El médico la llevó a su habitación y la metió en la cama. Mientras él esterilizaba su aguja hipodérmica, la obligué a beber un coñac doble.

—Lo siento —murmuró—. Lo siento, pero ya no lo soporto más. Ojalá esa bomba me hubiese matado.

—¡Tía Mame!

—Oiga, Eleanora Duse, relájese y no le eche tanto dramatismo. En realidad no quiere usted morir. Ni yo tampoco que muera. Es usted una paciente demasiado rentable —dijo acariciándole la mano—. Ha pasado por más de lo que nadie podría soportar.

—Pero yo pensaba que sería como una madre para ellos…, como la señora Wiggs en la película de W. C. Fields. ¡Y he fracasado, fracasado, fracasado!

—Tiene que librarse usted de esos niños —respondió el médico—. Lo digo muy en serio. Está usted enferma.

—Pero es imposible. ¿Adónde irían?

—¿Puedo sugerir un buen reformatorio? —pregunté.

—Y siempre queda el orfanato de Bellevue —añadió el médico.

—No. Eso está descartado —suspiró la tía Mame—. No puedo. Prometí cuidar de ellos y…

—¿Y morir en el intento? No le pregunto si quiere o no librarse de ellos. Es que tiene que hacerlo. Ordenes del médico —dijo muy serio el doctor—. Ha hecho por esos monstruos más de lo que habría hecho nadie. Ha pasado un maldito año de su vida con ellos. Ha gastado en ellos miles y miles de dólares. Esta casa, la comida, la ropa, la escolarización. Sólo mi cuenta asciende a más de dos mil dólares. Bueno está lo bueno, pero no puede usted seguir así. Tiene que librarse de ellos, antes de que sean ellos los que se libren de usted.

—Pero ¿quién va a ser tan loco para querer acogerlos? —preguntó la tía Mame—. Aquí ya los conoce todo el mundo.

—Pues algo habrá que hacer —dijo con firmeza el médico.

—Tal vez pudiéramos mentir sobre la edad de Edmund y alistarlo en el ejército —sugirió la tía Mame.

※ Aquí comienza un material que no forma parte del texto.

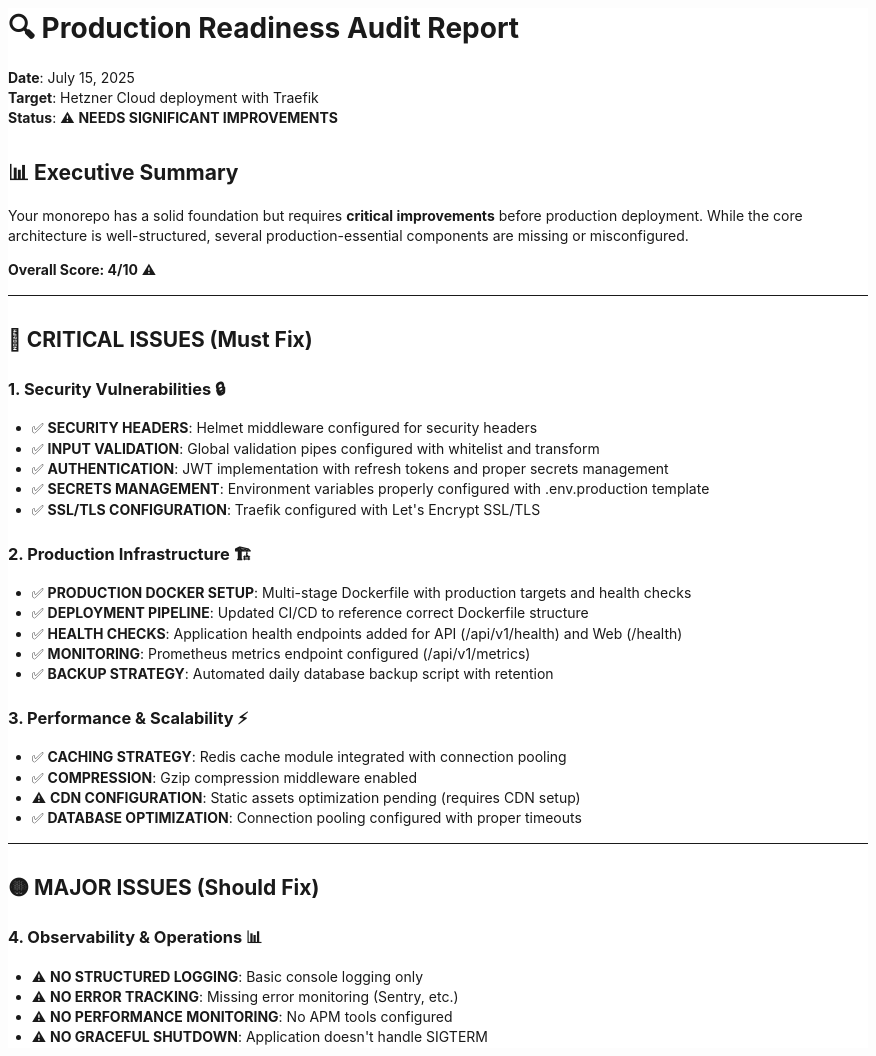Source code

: # 🔍 Production Readiness Audit Report

**Date**: July 15, 2025  
**Target**: Hetzner Cloud deployment with Traefik  
**Status**: ⚠️ **NEEDS SIGNIFICANT IMPROVEMENTS**

## 📊 Executive Summary

Your monorepo has a solid foundation but requires **critical improvements** before production deployment. While the core architecture is well-structured, several production-essential components are missing or misconfigured.

**Overall Score: 4/10** ⚠️

---

## 🔴 CRITICAL ISSUES (Must Fix)

### 1. **Security Vulnerabilities** 🔒
- ✅ **SECURITY HEADERS**: Helmet middleware configured for security headers
- ✅ **INPUT VALIDATION**: Global validation pipes configured with whitelist and transform
- ✅ **AUTHENTICATION**: JWT implementation with refresh tokens and proper secrets management
- ✅ **SECRETS MANAGEMENT**: Environment variables properly configured with .env.production template
- ✅ **SSL/TLS CONFIGURATION**: Traefik configured with Let's Encrypt SSL/TLS

### 2. **Production Infrastructure** 🏗️
- ✅ **PRODUCTION DOCKER SETUP**: Multi-stage Dockerfile with production targets and health checks
- ✅ **DEPLOYMENT PIPELINE**: Updated CI/CD to reference correct Dockerfile structure
- ✅ **HEALTH CHECKS**: Application health endpoints added for API (/api/v1/health) and Web (/health)
- ✅ **MONITORING**: Prometheus metrics endpoint configured (/api/v1/metrics)
- ✅ **BACKUP STRATEGY**: Automated daily database backup script with retention

### 3. **Performance & Scalability** ⚡
- ✅ **CACHING STRATEGY**: Redis cache module integrated with connection pooling
- ✅ **COMPRESSION**: Gzip compression middleware enabled
- ⚠️ **CDN CONFIGURATION**: Static assets optimization pending (requires CDN setup)
- ✅ **DATABASE OPTIMIZATION**: Connection pooling configured with proper timeouts

---

## 🟡 MAJOR ISSUES (Should Fix)

### 4. **Observability & Operations** 📊
- ⚠️ **NO STRUCTURED LOGGING**: Basic console logging only
- ⚠️ **NO ERROR TRACKING**: Missing error monitoring (Sentry, etc.)
- ⚠️ **NO PERFORMANCE MONITORING**: No APM tools configured
- ⚠️ **NO GRACEFUL SHUTDOWN**: Application doesn't handle SIGTERM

—Y, de paso, enviar a Gladys a que entretenga a las tropas —propuso el médico.

—Escucha, tía Mame —dije—, podemos librarnos de ellos. Mañana iré al pueblo a ver a los de la agencia. Pero no tenemos por qué ofrecer a los seis niños en un único paquete. Será mejor dividir al grupo. Edmund podría ir a alguna granja y desahogar su terquedad en el campo…

—Sólo habrá que asegurarse de que no haya ninguna oveja cerca —apuntó el médico.

—… y a Gladys podríamos enviarla a una especie de convento…

—A ser posible, de clausura —dijo el médico.

—En cuanto a Albert y a Margaret Rose —proseguí—, tendrán que seguir juntos, ya que son hermanos. Aunque, al fin y al cabo, son los que se portan mejor.

—Albert es un pelota, cobarde y llorón —dijo la tía Mame.

—Pero aun así él y Margaret Rose se portan mejor que los demás.

—Yo daré encantado una sábana impermeable a quien se quede con la princesita —apostilló el médico.

—En cuanto a Enid y a Ginger, seguro que encontramos a dos pardillos que los acojan.

—Sí —respondió dubitativa la tía Mame—, supongo que podríamos.

—¿Que podrían? Deben hacerlo —insistió el médico—. Vamos, procure descansar. Pat y yo nos ocuparemos de los críos.

Abajo, una pequeña multitud se había congregado en el césped y estaba contemplando boquiabierta el agujero en la Posada de la señorita Peabody.

—No se preocupen, amigos —gritó el médico por una de las ventanas cuyo cristal se había roto—. Ya saben lo traicioneras que son estas condenadas ollas a presión modernas.

Luego bajó la persiana y nos quedamos solos.

Esa noche los niños cenaron un vaso de leche, una galleta y una buena reprimenda. No parecían muy afectados por lo que habían hecho. El médico tuvo que arrastrar a Margaret Rose a la cama tres veces.